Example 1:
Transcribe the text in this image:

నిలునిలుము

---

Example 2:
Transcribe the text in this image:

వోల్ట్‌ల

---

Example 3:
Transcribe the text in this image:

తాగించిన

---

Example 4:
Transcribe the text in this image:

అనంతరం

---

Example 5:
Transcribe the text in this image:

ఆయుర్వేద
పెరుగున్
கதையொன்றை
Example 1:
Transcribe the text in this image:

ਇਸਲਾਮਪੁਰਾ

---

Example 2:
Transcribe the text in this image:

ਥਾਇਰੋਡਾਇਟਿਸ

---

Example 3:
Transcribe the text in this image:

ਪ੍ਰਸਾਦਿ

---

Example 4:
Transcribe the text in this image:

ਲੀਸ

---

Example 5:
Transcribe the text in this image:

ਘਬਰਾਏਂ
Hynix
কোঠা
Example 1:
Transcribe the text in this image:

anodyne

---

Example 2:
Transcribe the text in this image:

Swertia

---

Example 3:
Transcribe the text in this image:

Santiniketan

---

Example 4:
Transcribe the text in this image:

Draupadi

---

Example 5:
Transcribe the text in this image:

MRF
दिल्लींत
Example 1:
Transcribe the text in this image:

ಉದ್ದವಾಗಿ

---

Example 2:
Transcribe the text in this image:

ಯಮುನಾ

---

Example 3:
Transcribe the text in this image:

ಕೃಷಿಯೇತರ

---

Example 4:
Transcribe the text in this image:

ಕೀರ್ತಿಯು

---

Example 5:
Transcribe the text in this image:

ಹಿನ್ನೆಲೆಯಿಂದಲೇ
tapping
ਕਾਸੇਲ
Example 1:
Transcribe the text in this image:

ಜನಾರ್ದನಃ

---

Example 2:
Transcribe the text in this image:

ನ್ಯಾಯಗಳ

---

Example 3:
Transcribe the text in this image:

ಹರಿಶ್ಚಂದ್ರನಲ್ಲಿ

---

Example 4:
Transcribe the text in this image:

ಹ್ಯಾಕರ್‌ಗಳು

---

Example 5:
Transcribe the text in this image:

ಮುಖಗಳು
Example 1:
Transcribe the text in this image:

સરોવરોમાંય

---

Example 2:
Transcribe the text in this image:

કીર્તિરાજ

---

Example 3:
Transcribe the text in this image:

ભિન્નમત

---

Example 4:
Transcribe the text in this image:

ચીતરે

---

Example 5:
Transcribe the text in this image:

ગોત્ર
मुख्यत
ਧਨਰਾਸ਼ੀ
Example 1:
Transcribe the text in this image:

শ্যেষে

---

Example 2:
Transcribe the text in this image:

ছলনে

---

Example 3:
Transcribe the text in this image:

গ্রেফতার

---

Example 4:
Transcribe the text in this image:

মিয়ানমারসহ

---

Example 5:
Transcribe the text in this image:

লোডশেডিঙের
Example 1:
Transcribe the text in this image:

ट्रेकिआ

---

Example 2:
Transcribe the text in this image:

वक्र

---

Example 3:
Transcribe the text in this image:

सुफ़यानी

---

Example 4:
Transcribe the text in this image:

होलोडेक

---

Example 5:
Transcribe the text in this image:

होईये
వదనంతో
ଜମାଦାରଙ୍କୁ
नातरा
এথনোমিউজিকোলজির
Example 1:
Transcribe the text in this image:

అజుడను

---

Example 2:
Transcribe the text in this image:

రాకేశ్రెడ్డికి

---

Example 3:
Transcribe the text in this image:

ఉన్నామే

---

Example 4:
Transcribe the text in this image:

- _Assignment_
Reproduce all of the entries word for word. Omit nothing.

- _Result of this task_
Example 1:
Transcribe the text in this image:

నిలునిలుము

---

Example 2:
Transcribe the text in this image:

వోల్ట్‌ల

---

Example 3:
Transcribe the text in this image:

తాగించిన

---

Example 4:
Transcribe the text in this image:

అనంతరం

---

Example 5:
Transcribe the text in this image:

ఆయుర్వేద
పెరుగున్
கதையொன்றை
Example 1:
Transcribe the text in this image:

ਇਸਲਾਮਪੁਰਾ

---

Example 2:
Transcribe the text in this image:

ਥਾਇਰੋਡਾਇਟਿਸ

---

Example 3:
Transcribe the text in this image:

ਪ੍ਰਸਾਦਿ

---

Example 4:
Transcribe the text in this image:

ਲੀਸ

---

Example 5:
Transcribe the text in this image:

ਘਬਰਾਏਂ
Hynix
কোঠা
Example 1:
Transcribe the text in this image:

anodyne

---

Example 2:
Transcribe the text in this image:

Swertia

---

Example 3:
Transcribe the text in this image:

Santiniketan

---

Example 4:
Transcribe the text in this image:

Draupadi

---

Example 5:
Transcribe the text in this image:

MRF
दिल्लींत
Example 1:
Transcribe the text in this image:

ಉದ್ದವಾಗಿ

---

Example 2:
Transcribe the text in this image:

ಯಮುನಾ

---

Example 3:
Transcribe the text in this image:

ಕೃಷಿಯೇತರ

---

Example 4:
Transcribe the text in this image:

ಕೀರ್ತಿಯು

---

Example 5:
Transcribe the text in this image:

ಹಿನ್ನೆಲೆಯಿಂದಲೇ
tapping
ਕਾਸੇਲ
Example 1:
Transcribe the text in this image:

ಜನಾರ್ದನಃ

---

Example 2:
Transcribe the text in this image:

ನ್ಯಾಯಗಳ

---

Example 3:
Transcribe the text in this image:

ಹರಿಶ್ಚಂದ್ರನಲ್ಲಿ

---

Example 4:
Transcribe the text in this image:

ಹ್ಯಾಕರ್‌ಗಳು

---

Example 5:
Transcribe the text in this image:

ಮುಖಗಳು
Example 1:
Transcribe the text in this image:

સરોવરોમાંય

---

Example 2:
Transcribe the text in this image:

કીર્તિરાજ

---

Example 3:
Transcribe the text in this image:

ભિન્નમત

---

Example 4:
Transcribe the text in this image:

ચીતરે

---

Example 5:
Transcribe the text in this image:

ગોત્ર
मुख्यत
ਧਨਰਾਸ਼ੀ
Example 1:
Transcribe the text in this image:

শ্যেষে

---

Example 2:
Transcribe the text in this image:

ছলনে

---

Example 3:
Transcribe the text in this image:

গ্রেফতার

---

Example 4:
Transcribe the text in this image:

মিয়ানমারসহ

---

Example 5:
Transcribe the text in this image:

লোডশেডিঙের
Example 1:
Transcribe the text in this image:

ट्रेकिआ

---

Example 2:
Transcribe the text in this image:

वक्र

---

Example 3:
Transcribe the text in this image:

सुफ़यानी

---

Example 4:
Transcribe the text in this image:

होलोडेक

---

Example 5:
Transcribe the text in this image:

होईये
వదనంతో
ଜମାଦାରଙ୍କୁ
नातरा
এথনোমিউজিকোলজির
Example 1:
Transcribe the text in this image:

అజుడను

---

Example 2:
Transcribe the text in this image:

రాకేశ్రెడ్డికి

---

Example 3:
Transcribe the text in this image:

ఉన్నామే

---

Example 4:
Transcribe the text in this image:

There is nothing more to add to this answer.